The required output is all lines below that contain the word "anchor".

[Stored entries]
>>>>>
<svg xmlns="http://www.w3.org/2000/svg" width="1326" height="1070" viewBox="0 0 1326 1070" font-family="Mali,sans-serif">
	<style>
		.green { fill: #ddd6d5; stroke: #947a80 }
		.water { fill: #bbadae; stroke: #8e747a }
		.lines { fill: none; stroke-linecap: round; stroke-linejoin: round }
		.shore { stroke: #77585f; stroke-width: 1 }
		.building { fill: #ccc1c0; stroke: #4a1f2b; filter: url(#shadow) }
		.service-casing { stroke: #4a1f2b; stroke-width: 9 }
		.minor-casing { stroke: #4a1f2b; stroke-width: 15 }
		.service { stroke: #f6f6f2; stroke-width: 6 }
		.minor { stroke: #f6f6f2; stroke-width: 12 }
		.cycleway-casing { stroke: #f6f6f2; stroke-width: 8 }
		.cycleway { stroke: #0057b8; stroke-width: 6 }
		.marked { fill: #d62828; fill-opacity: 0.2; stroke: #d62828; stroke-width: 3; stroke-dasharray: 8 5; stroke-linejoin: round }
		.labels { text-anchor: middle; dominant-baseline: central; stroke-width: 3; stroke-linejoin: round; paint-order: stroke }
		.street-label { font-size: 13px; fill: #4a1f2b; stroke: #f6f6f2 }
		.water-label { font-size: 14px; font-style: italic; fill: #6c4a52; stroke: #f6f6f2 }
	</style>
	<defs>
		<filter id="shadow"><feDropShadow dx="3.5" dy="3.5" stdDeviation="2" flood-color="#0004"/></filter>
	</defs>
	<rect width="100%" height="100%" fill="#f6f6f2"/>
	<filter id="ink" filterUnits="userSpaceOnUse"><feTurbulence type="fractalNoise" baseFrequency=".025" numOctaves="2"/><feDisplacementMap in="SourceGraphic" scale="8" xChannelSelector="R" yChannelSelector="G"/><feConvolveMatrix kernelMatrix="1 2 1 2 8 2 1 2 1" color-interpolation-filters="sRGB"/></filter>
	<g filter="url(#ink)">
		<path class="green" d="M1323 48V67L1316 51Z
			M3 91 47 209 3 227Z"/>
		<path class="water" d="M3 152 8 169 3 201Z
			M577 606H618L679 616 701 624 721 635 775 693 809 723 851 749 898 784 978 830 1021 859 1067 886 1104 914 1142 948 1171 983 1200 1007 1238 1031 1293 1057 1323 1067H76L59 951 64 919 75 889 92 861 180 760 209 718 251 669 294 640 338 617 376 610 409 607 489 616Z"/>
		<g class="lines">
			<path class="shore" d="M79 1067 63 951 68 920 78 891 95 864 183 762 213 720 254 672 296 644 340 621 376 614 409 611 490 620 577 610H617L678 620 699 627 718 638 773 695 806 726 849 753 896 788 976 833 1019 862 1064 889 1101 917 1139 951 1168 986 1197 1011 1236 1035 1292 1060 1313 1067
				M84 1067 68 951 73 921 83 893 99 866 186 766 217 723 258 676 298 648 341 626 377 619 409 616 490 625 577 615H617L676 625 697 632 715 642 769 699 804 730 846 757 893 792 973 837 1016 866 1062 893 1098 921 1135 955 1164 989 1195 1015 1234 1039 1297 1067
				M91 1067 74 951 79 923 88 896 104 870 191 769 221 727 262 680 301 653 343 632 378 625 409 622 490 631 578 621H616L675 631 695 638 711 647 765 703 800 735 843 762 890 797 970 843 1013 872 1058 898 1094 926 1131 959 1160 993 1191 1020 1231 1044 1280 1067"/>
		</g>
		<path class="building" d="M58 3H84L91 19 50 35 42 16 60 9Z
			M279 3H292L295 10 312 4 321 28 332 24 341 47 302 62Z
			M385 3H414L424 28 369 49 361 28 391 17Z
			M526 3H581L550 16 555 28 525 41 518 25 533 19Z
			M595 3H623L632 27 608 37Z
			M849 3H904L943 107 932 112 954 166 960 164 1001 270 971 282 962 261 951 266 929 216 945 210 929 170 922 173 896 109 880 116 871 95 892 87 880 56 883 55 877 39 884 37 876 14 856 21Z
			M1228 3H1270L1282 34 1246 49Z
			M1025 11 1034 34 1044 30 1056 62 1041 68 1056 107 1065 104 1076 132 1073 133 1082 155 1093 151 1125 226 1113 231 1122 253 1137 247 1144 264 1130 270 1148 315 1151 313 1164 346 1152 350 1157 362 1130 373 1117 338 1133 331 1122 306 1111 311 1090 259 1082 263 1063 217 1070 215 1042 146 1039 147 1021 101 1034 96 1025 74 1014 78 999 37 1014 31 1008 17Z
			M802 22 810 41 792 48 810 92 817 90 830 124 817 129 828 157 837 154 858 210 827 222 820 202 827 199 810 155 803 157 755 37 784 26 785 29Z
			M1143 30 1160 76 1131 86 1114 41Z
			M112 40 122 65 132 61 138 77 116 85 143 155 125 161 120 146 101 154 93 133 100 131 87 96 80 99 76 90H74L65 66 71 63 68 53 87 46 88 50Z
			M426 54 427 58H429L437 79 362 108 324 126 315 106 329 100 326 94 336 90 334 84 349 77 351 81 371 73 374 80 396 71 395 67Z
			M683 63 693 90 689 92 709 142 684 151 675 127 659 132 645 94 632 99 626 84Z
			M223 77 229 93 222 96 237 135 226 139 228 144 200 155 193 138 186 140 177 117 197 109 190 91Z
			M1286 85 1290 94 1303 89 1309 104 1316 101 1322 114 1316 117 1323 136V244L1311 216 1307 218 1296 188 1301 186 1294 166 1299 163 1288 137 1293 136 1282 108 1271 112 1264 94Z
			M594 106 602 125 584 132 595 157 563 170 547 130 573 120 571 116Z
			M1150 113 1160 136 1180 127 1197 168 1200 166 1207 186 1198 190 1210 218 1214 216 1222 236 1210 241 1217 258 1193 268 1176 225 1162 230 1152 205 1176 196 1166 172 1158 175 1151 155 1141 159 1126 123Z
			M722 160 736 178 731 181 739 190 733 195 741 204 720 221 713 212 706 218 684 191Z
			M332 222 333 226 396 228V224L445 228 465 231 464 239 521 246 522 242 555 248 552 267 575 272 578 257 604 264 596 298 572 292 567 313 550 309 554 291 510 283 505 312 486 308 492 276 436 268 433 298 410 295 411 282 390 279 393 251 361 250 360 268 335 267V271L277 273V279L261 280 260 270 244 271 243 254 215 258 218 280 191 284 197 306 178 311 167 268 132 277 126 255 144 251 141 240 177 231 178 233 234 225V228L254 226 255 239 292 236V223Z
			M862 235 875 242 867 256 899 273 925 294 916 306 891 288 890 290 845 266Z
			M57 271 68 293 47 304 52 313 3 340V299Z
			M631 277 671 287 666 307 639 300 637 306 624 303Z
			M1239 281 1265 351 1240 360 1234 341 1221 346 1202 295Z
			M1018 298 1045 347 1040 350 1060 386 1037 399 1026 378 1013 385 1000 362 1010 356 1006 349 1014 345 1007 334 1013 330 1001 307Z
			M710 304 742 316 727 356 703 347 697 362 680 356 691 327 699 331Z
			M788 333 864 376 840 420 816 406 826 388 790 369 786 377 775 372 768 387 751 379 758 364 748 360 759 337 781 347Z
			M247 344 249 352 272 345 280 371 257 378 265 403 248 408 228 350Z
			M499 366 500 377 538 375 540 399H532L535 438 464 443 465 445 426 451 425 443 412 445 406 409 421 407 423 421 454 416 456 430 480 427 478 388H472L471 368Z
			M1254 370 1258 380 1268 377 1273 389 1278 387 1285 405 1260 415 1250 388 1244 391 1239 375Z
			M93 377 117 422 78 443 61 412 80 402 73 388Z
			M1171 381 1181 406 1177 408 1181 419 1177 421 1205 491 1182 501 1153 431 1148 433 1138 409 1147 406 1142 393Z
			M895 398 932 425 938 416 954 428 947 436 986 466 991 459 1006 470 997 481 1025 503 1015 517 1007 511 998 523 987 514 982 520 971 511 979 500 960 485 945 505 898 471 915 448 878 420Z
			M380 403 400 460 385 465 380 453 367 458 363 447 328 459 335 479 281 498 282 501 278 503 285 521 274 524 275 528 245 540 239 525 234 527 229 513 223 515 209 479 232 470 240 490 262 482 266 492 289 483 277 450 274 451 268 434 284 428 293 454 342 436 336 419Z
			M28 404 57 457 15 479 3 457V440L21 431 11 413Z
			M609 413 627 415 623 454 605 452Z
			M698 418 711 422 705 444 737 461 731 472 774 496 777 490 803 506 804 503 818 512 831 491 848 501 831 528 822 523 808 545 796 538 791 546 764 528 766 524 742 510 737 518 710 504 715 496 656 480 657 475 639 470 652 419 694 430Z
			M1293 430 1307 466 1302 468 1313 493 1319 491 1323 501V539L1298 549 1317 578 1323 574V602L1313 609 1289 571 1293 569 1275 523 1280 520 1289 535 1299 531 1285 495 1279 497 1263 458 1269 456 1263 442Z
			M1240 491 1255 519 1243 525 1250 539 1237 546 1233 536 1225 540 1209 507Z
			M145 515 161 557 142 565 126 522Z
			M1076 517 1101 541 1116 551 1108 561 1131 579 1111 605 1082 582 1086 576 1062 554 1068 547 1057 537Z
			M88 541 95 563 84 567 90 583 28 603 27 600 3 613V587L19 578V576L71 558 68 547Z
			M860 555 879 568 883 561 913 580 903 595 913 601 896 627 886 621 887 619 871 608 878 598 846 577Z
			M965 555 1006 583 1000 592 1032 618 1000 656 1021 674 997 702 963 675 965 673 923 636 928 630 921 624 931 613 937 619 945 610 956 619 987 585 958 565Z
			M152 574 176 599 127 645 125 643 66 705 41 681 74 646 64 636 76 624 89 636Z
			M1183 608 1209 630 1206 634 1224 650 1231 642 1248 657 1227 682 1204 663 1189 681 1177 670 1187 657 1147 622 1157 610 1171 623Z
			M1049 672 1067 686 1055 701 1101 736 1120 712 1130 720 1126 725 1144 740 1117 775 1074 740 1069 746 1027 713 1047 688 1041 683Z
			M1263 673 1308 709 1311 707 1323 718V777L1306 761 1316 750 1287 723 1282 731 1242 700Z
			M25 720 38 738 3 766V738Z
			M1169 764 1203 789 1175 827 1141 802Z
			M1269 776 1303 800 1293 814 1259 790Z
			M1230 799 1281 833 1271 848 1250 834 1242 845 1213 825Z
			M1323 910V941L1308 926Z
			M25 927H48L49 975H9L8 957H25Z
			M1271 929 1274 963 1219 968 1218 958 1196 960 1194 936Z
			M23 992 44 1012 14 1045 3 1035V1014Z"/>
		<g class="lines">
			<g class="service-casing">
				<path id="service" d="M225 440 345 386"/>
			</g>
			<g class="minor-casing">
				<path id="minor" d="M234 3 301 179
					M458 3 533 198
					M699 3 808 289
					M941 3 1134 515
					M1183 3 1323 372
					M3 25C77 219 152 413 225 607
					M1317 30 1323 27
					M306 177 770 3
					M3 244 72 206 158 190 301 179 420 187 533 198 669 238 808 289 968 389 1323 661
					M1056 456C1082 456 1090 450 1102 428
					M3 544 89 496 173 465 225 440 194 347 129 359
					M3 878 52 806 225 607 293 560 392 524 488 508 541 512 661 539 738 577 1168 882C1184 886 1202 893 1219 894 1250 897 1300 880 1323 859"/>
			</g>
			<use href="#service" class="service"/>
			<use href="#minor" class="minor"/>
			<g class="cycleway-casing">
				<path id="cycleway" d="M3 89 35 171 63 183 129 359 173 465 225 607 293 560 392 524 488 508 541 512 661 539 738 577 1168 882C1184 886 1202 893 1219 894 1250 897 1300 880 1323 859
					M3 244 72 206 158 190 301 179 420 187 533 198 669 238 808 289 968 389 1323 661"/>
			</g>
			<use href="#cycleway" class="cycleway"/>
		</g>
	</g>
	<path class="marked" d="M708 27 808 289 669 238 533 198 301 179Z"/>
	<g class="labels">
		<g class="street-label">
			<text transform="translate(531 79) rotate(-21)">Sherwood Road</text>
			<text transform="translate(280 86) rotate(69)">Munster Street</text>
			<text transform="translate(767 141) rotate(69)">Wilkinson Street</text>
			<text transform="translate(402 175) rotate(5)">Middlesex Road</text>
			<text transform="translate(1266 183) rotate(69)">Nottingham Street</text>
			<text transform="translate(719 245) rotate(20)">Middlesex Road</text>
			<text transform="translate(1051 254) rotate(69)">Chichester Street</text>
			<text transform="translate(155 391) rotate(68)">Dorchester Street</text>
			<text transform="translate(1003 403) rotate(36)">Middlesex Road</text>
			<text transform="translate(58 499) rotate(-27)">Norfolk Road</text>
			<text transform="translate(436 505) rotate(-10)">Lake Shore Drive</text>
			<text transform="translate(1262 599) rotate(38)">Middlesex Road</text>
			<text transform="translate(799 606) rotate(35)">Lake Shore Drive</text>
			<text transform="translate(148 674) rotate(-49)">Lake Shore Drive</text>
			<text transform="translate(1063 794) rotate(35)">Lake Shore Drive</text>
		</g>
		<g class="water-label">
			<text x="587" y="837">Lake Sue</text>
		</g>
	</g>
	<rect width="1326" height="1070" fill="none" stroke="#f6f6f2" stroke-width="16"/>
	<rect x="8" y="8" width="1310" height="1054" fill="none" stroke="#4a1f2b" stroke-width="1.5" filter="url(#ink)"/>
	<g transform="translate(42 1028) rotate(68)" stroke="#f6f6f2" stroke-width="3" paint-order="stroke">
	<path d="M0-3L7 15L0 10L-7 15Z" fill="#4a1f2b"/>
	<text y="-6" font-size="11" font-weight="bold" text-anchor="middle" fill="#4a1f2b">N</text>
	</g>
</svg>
<<<<<
* **RESPONSE AREA**
		.labels { text-anchor: middle; dominant-baseline: central; stroke-width: 3; stroke-linejoin: round; paint-order: stroke }
	<text y="-6" font-size="11" font-weight="bold" text-anchor="middle" fill="#4a1f2b">N</text>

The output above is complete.